Dataset records
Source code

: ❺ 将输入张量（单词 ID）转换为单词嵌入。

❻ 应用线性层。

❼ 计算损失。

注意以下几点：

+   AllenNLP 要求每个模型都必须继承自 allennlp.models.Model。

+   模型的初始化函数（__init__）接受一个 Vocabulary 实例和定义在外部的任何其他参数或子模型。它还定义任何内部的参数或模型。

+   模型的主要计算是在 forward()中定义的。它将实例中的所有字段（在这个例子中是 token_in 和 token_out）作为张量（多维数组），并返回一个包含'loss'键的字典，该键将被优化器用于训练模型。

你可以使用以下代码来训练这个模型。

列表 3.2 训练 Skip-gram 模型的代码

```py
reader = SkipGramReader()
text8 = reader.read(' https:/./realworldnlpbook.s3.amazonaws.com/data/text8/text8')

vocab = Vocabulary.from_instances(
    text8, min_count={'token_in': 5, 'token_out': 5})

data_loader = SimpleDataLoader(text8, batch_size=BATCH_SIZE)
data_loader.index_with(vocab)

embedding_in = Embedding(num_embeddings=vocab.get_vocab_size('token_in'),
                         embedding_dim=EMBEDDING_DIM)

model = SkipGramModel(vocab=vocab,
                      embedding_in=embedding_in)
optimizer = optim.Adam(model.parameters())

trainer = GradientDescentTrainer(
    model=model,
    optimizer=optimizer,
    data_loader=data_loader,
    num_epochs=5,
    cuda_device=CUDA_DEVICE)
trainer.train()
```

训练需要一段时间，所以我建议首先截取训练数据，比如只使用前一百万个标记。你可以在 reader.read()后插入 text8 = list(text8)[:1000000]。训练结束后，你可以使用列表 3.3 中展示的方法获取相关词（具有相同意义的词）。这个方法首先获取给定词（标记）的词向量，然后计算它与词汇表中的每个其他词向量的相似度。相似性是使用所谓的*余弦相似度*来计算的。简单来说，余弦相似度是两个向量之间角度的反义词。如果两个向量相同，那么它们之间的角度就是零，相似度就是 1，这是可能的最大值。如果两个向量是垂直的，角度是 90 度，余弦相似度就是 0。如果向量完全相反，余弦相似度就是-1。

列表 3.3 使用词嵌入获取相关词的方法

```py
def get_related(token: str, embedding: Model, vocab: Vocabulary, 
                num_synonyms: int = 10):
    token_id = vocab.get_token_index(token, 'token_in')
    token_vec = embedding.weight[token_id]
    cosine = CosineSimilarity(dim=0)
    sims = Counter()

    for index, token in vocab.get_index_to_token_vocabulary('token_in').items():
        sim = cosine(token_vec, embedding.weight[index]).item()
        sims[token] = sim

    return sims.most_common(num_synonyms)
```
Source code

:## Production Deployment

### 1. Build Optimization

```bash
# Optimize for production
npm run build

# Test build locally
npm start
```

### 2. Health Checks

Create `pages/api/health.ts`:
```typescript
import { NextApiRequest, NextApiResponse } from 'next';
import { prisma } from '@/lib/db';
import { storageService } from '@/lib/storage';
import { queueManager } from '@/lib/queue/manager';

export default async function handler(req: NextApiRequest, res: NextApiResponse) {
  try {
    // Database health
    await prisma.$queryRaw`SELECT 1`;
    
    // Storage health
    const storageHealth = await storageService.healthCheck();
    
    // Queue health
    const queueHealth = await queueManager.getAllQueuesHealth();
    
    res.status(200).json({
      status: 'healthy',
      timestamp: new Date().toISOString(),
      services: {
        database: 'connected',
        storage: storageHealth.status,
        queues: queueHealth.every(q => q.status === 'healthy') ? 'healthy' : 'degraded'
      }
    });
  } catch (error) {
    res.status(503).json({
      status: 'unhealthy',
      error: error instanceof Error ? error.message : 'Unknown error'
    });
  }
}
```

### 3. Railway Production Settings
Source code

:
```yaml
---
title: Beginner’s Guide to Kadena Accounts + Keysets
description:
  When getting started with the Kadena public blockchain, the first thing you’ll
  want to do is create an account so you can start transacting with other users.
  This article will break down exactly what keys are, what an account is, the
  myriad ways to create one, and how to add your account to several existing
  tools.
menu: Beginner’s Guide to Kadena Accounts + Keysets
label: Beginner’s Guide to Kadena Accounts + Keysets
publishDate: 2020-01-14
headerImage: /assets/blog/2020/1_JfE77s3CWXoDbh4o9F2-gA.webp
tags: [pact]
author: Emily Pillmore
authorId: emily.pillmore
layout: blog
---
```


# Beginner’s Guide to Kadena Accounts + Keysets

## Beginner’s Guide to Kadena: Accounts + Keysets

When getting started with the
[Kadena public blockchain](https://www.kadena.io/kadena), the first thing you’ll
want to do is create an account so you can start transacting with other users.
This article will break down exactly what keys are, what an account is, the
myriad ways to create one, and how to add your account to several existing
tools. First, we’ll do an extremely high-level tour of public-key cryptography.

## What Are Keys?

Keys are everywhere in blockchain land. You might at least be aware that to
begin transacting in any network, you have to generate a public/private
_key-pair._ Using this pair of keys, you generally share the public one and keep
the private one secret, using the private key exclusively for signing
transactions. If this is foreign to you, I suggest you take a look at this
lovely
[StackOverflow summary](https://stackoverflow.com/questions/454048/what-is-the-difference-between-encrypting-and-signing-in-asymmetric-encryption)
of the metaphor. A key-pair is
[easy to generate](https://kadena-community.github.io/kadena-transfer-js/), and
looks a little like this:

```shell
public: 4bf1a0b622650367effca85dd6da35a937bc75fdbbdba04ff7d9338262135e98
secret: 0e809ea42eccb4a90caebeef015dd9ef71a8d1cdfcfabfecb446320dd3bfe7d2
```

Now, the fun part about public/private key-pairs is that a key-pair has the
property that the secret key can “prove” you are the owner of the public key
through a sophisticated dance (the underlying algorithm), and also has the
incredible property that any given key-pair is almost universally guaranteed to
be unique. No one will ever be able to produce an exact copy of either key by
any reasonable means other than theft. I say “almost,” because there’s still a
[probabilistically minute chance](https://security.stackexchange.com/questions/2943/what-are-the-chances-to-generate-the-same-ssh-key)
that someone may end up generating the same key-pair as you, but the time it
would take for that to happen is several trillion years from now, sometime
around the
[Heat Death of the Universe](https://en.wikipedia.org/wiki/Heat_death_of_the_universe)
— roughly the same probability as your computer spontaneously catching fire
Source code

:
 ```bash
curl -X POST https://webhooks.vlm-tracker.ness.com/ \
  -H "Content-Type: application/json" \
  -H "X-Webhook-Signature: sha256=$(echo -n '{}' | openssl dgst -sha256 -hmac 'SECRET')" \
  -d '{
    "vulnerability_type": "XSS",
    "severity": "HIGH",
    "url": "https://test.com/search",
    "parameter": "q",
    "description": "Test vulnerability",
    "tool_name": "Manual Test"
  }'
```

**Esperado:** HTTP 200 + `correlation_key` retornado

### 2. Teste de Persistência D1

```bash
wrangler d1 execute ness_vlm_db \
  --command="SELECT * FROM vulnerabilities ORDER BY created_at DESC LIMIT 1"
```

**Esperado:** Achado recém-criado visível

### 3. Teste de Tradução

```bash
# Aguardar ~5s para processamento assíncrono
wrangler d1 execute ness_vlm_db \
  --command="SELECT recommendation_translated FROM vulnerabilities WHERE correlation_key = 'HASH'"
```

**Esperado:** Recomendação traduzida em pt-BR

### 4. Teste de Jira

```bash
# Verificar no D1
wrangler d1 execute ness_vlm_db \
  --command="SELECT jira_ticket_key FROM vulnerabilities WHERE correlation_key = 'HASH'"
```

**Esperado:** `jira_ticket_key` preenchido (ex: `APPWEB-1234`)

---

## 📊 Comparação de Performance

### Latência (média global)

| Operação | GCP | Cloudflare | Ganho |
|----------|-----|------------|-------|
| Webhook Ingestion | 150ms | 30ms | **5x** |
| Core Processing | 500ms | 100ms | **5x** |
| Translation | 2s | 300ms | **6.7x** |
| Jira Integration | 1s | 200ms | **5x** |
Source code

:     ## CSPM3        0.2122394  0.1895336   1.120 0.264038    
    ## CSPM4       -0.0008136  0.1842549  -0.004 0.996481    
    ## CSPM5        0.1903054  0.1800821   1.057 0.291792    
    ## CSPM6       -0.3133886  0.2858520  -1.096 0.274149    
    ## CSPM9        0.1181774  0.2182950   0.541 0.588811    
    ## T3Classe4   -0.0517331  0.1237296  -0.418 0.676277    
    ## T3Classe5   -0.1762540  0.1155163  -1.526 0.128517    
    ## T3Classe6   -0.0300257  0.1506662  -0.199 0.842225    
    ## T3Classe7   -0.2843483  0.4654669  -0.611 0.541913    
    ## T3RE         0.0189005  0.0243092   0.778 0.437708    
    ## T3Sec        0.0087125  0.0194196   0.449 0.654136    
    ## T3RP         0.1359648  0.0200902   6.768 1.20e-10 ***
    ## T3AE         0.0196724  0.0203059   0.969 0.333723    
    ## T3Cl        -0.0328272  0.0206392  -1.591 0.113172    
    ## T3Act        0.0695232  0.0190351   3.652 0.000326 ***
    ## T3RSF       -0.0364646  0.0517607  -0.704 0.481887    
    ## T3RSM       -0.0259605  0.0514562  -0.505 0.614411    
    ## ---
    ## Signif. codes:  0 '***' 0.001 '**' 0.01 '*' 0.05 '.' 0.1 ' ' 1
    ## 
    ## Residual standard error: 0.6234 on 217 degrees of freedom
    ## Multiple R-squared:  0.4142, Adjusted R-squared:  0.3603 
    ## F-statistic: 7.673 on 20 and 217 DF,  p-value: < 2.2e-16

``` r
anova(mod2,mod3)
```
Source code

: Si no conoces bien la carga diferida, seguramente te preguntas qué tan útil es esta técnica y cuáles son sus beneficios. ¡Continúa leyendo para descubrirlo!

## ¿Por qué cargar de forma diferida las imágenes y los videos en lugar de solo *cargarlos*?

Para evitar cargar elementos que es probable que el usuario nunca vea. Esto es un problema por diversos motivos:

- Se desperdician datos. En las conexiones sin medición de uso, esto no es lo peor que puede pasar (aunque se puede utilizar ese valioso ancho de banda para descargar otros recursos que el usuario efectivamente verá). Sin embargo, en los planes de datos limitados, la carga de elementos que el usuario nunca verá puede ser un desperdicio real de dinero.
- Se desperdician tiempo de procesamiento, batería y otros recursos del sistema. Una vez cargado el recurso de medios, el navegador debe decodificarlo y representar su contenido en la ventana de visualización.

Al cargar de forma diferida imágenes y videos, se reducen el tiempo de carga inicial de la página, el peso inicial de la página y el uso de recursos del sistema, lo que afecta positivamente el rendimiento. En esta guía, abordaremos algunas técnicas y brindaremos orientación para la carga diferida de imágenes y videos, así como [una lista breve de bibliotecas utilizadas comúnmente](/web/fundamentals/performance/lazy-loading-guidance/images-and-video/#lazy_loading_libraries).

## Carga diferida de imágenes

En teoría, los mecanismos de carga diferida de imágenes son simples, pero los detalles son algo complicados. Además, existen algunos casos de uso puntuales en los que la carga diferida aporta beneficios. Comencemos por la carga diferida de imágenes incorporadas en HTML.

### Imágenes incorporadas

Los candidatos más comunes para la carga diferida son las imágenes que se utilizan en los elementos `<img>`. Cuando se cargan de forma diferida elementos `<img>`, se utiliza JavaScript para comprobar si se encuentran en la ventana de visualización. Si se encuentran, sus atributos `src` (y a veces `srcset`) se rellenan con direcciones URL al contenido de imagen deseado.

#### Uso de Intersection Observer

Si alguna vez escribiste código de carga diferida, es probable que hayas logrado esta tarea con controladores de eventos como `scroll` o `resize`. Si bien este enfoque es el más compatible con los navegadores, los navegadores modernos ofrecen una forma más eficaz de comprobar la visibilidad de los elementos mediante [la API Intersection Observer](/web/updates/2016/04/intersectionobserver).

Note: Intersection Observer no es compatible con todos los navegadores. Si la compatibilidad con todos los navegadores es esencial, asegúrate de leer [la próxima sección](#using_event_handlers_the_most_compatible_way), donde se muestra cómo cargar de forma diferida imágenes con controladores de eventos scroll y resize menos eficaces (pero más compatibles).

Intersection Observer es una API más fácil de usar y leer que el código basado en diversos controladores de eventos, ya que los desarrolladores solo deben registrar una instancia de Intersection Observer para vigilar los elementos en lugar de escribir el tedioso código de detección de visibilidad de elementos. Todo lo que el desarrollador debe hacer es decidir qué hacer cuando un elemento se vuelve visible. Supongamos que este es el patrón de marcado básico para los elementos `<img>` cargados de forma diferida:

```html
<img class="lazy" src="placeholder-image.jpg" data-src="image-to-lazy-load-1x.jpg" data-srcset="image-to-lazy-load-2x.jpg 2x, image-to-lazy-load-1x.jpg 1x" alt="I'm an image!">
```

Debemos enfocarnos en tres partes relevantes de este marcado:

GOAL OF THE EXERCISE:
Extract from the data every line where "NextApiResponse" shows up.

WORKED SOLUTION:
import { NextApiRequest, NextApiResponse } from 'next';
export default async function handler(req: NextApiRequest, res: NextApiResponse) {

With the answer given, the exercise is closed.